This difference in the use of the same term represents a significant way in which barriers to understanding might arise. Because universal uniform metric standards, such as degrees Celsius, kilograms, meters, the second, etc., are nearly nonexistent in the social sciences, calibration is not yet a matter of establishing that kind of correspondence. Conversely, such standards are the norm in the natural sciences. New constructs are either rare or not considered candidates for calibrated instrumentation until standards are developed. There are, accordingly, few, if any, of the theoretical or practical guidelines for evaluating invariance in new constructs, estimating initial parameters, equating instruments, etc. that are taken for granted in Rasch-oriented psychometrics.

In light of this contrast between measurement in the natural and social sciences, other seeming similarities took on new significance.
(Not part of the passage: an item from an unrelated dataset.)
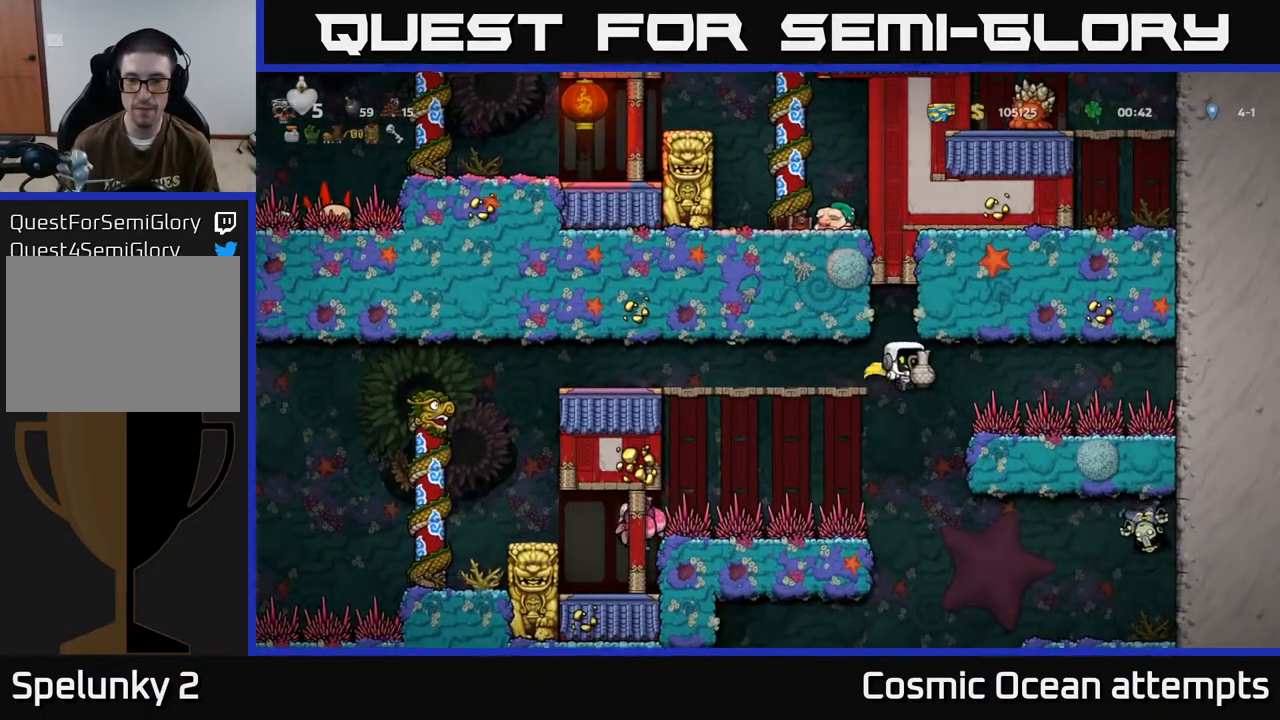
{"buttons": ["A"], "left_stick": "center", "events": [[283, "DPAD_RIGHT", "down"], [300, "A", "down"], [367, "DPAD_RIGHT", "up"]]}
For instance, multiple papers presented at the London conference took up issues involving ordinal and nominal scales, referring to Stevens' fourfold measurement classification system in positive terms. When the question was raised as to why any interest would be invested in ordinal scales in the context of the natural sciences, the reply repeated the previous emphasis on the fact that all measurement, ordinal and nominal as well as interval and ratio, is performed relative to existing standards.

The Mohs Hardness Scale, for instance, provides an ordinal standard of measurement that works because it definitively encompasses virtually the entire range and every instance of possible variation in the construct in a metric that informs almost all applications involving it. Similarly, nominal standards define the shape of geometrical figures in the same way dictionaries define the meaning of words.

Reservations concerning the value and utility of ordinal measures in the social sciences, in turn, were seen in a new light by natural scientists at the IMEKO conference when the incomparability of scores from two different mathematics tests was raised and was amplified by then proposing to add a new item to both tests, which would make subsequently gathered scores incomparable with each of the already incomparable original tests. The chaos and confusion in that scenario was briefly contrasted with the simplicity and elegance of the comparisons that could be made of measures from exactly the same groups of items if those items had been drawn from a bank of items calibrated to measure in the same unit. Once again, all the difference was made by the presence or absence of a calibrated standard.

Two themes running through virtually all of the papers presented at the conference concern the most exciting and challenging areas for measurement-focused collaboration between social and natural scientists: metrological traceability and measurement uncertainty. The former is the domain of the International Vocabulary of Measurement, or VIM, now in its third edition (BIPM, et al., 2008). The latter is covered in the Guide to the expression of Uncertainty in Measurement, or GUM (BIPM, et al., 1995). These works are significant in being created and adopted as standards by an authoritative international group known as the Joint Committee for Guides in Metrology (JCGM), which includes the International Bureau of Weights and Measures (BIPM), the International Electrotechnical Commission (IEC), the International Federation of Clinical Chemistry and Laboratory Medicine (IFCC), the International Organization for Standardization (ISO), the International Union of Pure and Applied Chemistry (IUPAC), the International Union of Pure and Applied Physics (IUPAP), the International Organization of Legal Metrology (OIML), and the International Laboratory Accreditation Cooperation (ILAC).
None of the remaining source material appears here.